▶ **Source records**:
—————

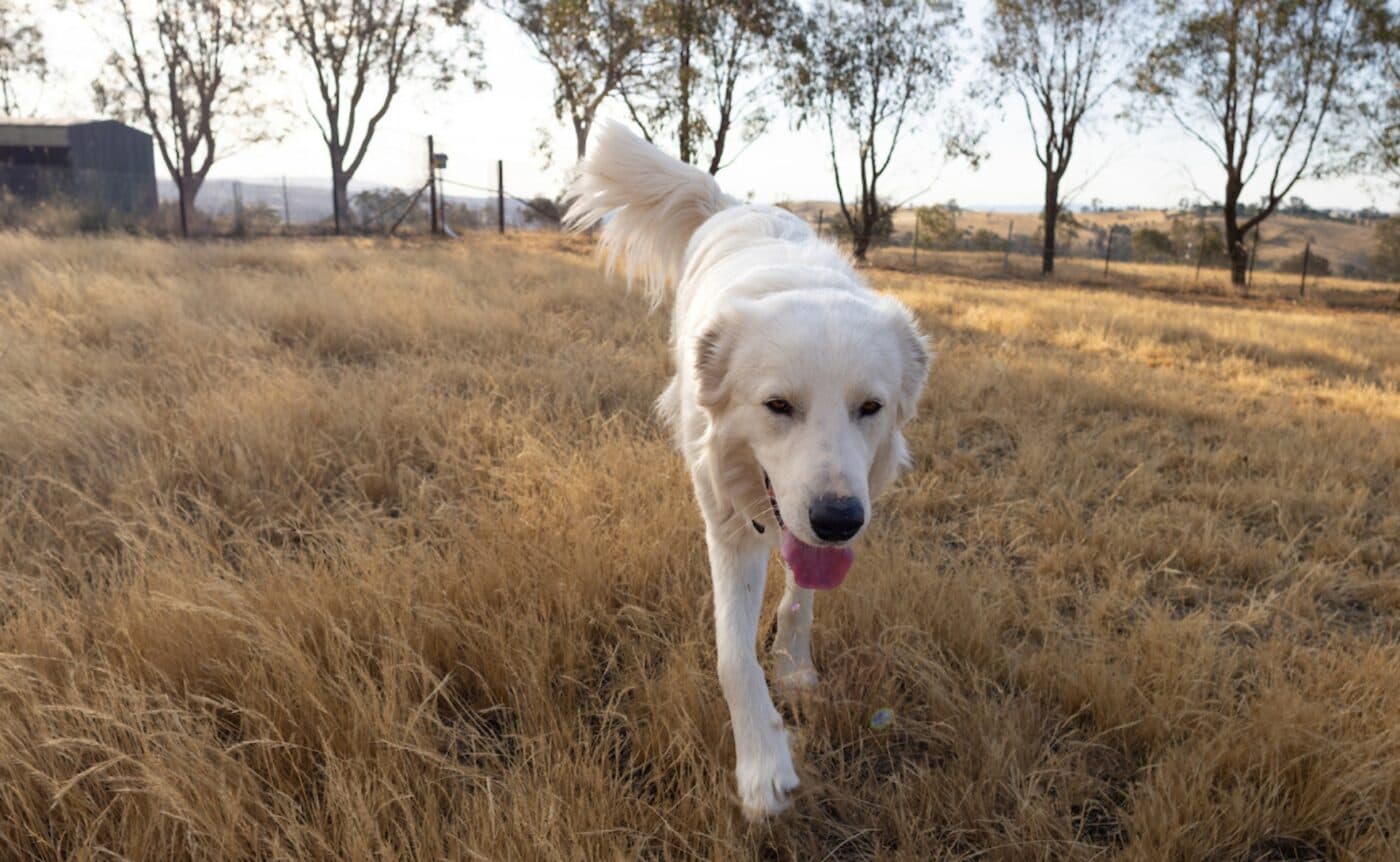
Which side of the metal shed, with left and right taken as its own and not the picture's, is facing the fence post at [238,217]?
left

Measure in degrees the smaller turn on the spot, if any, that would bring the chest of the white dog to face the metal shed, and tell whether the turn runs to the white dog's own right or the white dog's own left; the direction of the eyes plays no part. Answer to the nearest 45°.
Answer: approximately 135° to the white dog's own right

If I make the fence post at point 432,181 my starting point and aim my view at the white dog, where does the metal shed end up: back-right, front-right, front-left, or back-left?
back-right

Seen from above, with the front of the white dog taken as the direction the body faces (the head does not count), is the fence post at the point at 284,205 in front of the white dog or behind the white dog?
behind

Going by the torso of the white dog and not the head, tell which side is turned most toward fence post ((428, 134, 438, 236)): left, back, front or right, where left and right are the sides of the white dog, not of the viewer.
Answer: back

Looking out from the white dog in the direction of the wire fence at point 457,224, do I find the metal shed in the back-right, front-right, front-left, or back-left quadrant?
front-left

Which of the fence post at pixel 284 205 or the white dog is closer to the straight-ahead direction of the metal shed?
the white dog

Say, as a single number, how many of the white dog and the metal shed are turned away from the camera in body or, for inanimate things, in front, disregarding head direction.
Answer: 0

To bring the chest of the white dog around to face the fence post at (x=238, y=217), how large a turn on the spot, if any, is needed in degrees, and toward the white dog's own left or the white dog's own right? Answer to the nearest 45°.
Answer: approximately 135° to the white dog's own right

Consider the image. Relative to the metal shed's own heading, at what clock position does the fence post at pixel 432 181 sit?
The fence post is roughly at 9 o'clock from the metal shed.

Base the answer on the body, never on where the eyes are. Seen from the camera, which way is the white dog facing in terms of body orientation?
toward the camera
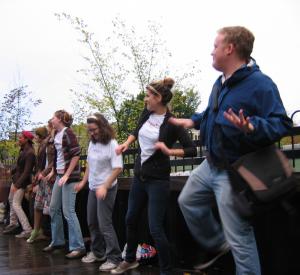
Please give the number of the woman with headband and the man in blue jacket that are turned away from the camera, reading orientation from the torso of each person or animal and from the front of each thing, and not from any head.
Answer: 0

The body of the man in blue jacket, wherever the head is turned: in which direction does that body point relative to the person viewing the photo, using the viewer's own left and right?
facing the viewer and to the left of the viewer

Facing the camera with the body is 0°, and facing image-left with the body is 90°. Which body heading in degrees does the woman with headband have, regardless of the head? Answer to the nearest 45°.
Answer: approximately 45°

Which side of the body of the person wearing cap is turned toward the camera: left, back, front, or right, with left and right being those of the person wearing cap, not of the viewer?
left

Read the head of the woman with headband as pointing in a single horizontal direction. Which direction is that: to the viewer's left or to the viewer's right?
to the viewer's left

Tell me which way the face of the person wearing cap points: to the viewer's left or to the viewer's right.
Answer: to the viewer's left

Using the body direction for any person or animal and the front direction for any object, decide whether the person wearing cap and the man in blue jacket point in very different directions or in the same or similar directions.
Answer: same or similar directions

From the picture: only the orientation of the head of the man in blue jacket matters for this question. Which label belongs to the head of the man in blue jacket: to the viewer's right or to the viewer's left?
to the viewer's left

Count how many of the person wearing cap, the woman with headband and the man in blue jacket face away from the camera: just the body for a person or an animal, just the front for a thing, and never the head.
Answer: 0

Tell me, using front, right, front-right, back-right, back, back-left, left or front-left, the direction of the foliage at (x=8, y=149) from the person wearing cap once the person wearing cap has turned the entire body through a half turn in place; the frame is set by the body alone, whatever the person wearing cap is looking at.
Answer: left

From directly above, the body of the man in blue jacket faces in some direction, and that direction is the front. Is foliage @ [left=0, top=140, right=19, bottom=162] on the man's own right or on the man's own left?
on the man's own right
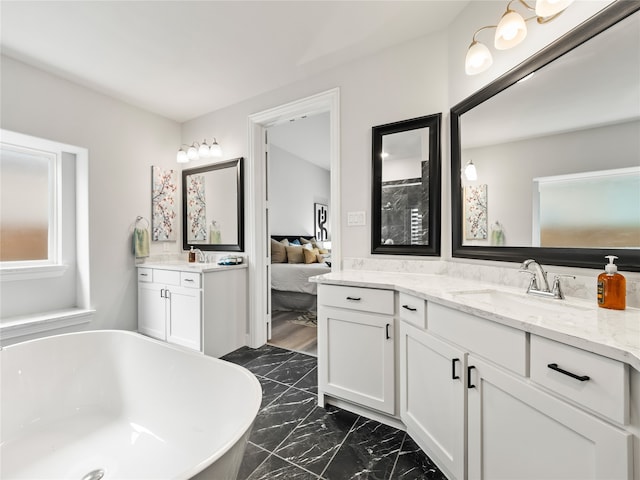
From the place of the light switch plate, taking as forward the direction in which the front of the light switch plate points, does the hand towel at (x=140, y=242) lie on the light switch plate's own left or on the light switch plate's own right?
on the light switch plate's own right

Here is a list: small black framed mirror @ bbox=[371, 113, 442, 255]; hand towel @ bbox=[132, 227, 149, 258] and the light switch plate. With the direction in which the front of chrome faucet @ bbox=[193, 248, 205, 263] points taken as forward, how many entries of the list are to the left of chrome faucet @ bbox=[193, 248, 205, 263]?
2

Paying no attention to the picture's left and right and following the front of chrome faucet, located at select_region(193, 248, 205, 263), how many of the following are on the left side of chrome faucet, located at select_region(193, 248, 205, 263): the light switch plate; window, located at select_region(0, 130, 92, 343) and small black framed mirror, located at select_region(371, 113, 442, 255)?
2

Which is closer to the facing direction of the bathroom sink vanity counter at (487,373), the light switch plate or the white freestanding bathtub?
the white freestanding bathtub

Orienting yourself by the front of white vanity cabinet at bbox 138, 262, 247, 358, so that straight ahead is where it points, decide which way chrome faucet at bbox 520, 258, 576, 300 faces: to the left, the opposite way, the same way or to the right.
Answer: to the right

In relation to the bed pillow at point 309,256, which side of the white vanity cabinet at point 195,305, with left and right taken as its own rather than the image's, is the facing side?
back

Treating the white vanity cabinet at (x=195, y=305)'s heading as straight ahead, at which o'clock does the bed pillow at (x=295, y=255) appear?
The bed pillow is roughly at 6 o'clock from the white vanity cabinet.

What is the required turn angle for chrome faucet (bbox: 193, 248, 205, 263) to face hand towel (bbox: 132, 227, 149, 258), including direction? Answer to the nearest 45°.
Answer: approximately 45° to its right

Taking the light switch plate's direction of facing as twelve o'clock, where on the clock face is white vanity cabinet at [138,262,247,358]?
The white vanity cabinet is roughly at 3 o'clock from the light switch plate.

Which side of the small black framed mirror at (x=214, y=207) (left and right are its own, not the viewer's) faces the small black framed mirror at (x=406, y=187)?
left

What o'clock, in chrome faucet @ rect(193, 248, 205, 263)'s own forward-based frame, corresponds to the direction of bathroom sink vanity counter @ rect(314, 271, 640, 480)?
The bathroom sink vanity counter is roughly at 10 o'clock from the chrome faucet.
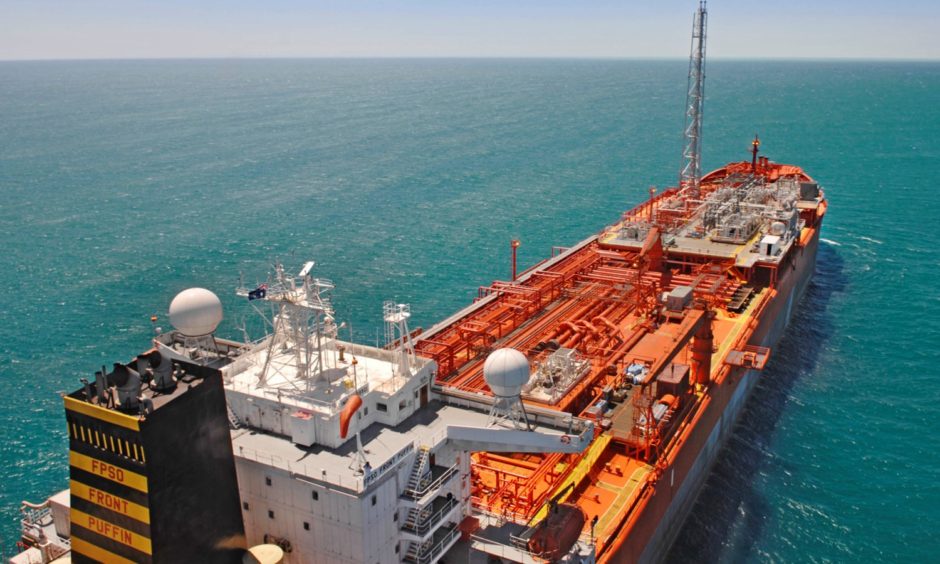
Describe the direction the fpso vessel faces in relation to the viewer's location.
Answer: facing away from the viewer and to the right of the viewer
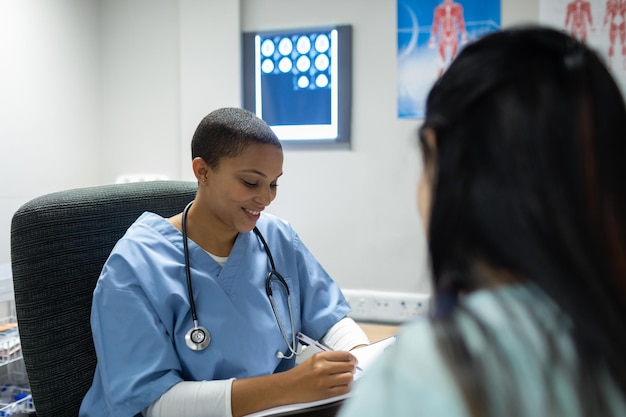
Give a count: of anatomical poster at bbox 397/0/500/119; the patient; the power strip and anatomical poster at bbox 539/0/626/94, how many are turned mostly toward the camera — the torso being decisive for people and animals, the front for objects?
3

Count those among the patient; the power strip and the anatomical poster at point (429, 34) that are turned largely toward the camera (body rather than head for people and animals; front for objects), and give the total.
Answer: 2

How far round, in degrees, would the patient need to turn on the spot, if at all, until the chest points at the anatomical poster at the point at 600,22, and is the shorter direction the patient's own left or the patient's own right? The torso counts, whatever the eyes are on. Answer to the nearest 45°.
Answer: approximately 45° to the patient's own right

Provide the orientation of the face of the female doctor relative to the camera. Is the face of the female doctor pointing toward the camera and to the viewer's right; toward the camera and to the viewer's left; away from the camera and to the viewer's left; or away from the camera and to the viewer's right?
toward the camera and to the viewer's right

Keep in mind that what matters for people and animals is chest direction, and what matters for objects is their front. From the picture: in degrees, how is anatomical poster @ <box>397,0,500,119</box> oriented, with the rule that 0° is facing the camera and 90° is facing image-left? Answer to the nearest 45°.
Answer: approximately 0°

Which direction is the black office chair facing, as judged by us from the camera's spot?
facing the viewer and to the right of the viewer

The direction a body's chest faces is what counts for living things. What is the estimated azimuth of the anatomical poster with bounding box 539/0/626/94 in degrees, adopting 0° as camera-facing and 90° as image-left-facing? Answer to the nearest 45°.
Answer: approximately 0°

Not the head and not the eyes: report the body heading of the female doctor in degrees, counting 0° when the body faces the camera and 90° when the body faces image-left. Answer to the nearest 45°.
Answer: approximately 315°

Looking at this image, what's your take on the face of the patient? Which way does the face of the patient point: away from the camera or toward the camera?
away from the camera

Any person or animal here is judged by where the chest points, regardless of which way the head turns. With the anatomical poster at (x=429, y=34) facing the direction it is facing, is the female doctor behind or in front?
in front
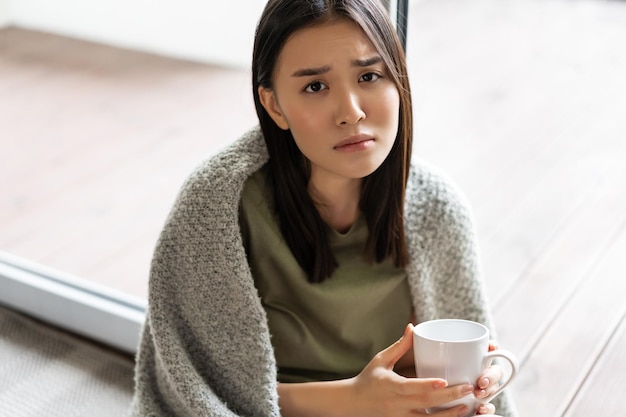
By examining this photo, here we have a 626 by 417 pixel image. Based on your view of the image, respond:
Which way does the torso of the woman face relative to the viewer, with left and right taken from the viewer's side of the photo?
facing the viewer and to the right of the viewer
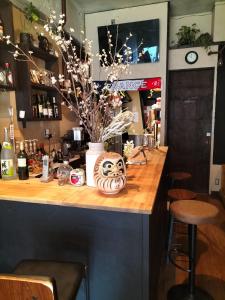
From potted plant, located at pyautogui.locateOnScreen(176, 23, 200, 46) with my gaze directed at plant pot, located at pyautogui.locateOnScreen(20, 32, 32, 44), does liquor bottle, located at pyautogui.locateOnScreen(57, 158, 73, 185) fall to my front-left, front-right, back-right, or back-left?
front-left

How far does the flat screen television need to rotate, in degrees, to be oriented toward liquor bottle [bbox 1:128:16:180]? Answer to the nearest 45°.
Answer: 0° — it already faces it

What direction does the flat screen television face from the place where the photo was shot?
facing the viewer and to the left of the viewer

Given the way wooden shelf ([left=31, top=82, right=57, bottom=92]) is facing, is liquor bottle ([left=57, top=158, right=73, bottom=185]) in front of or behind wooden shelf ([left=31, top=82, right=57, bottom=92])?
in front

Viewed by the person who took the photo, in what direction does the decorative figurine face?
facing the viewer and to the right of the viewer

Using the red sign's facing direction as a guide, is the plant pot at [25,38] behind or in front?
in front

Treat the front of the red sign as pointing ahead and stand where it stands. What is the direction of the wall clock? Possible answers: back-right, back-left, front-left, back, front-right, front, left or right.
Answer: left

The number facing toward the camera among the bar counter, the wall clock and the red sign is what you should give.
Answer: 3

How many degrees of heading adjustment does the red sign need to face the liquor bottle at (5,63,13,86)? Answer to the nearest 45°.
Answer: approximately 45° to its right

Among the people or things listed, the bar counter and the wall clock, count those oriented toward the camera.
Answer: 2

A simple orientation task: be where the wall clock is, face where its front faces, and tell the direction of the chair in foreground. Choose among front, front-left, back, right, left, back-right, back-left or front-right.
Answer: front

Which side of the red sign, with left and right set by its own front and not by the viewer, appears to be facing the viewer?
front
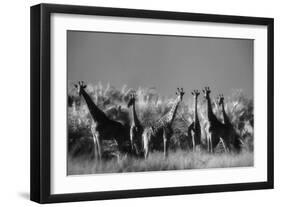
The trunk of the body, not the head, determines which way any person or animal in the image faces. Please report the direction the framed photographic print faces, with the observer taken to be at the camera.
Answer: facing the viewer and to the right of the viewer
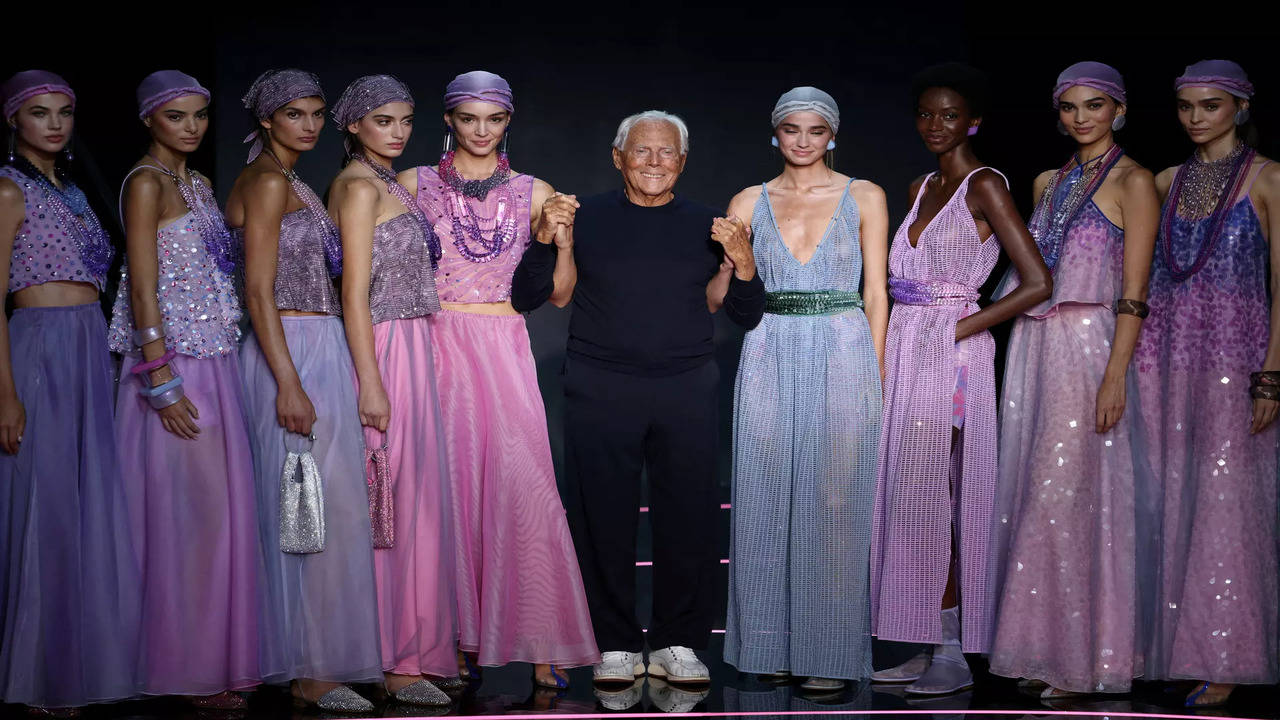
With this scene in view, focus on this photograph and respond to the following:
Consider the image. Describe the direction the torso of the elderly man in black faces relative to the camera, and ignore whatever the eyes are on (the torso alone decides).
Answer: toward the camera
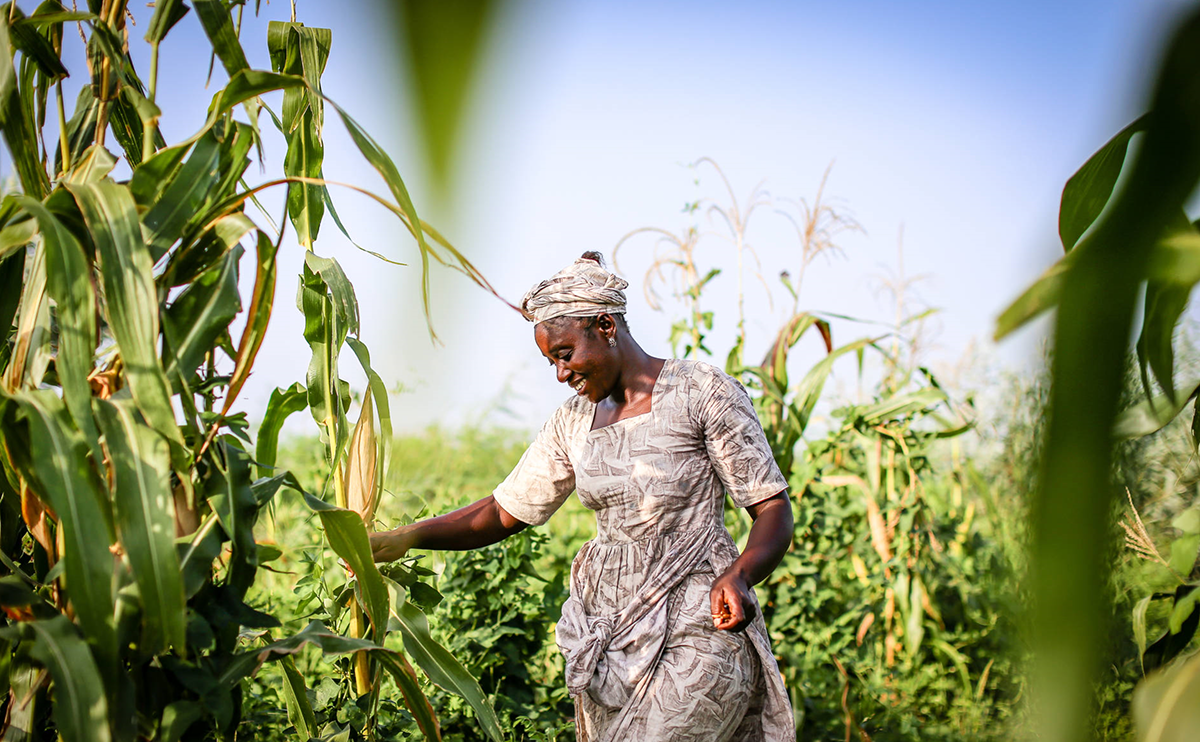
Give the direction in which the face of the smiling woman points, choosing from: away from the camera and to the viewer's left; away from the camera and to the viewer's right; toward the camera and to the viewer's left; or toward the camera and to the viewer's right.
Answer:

—————

▶ **Task item**:
All that belongs in the answer is the exact run of lines from the line containing "Among the people" to the end of the listing above, pictures removed.

▶ **Result**:
Among the people or things listed, the bar counter and the wall clock, count those oriented toward the camera.
Answer: 2

A simple orientation task: be where the wall clock is, face where its front faces, and tell the direction of the chair in foreground. Choose among front, front-left, back, right, left, back-right, back-left or front-right.
Answer: front

Which side of the red sign, with left and right set by its own front and not by the viewer, appears to be facing the viewer?
front
The trunk of the body, not the head, determines which way any person or animal in the image faces. Please report the direction the framed photographic print faces, with the observer taken to be at the camera.
Answer: facing the viewer and to the right of the viewer
With this scene in view, focus on this photograph and respond to the following:
Consider the image. Describe the direction the torso of the elderly man in black faces relative to the camera, and ignore whatever the eyes are on (the torso alone decides).
Answer: toward the camera
Give the direction in which the face of the smiling woman points, choosing from: away from the camera and to the viewer's left; away from the camera and to the viewer's right; toward the camera and to the viewer's left; or toward the camera and to the viewer's right.
Answer:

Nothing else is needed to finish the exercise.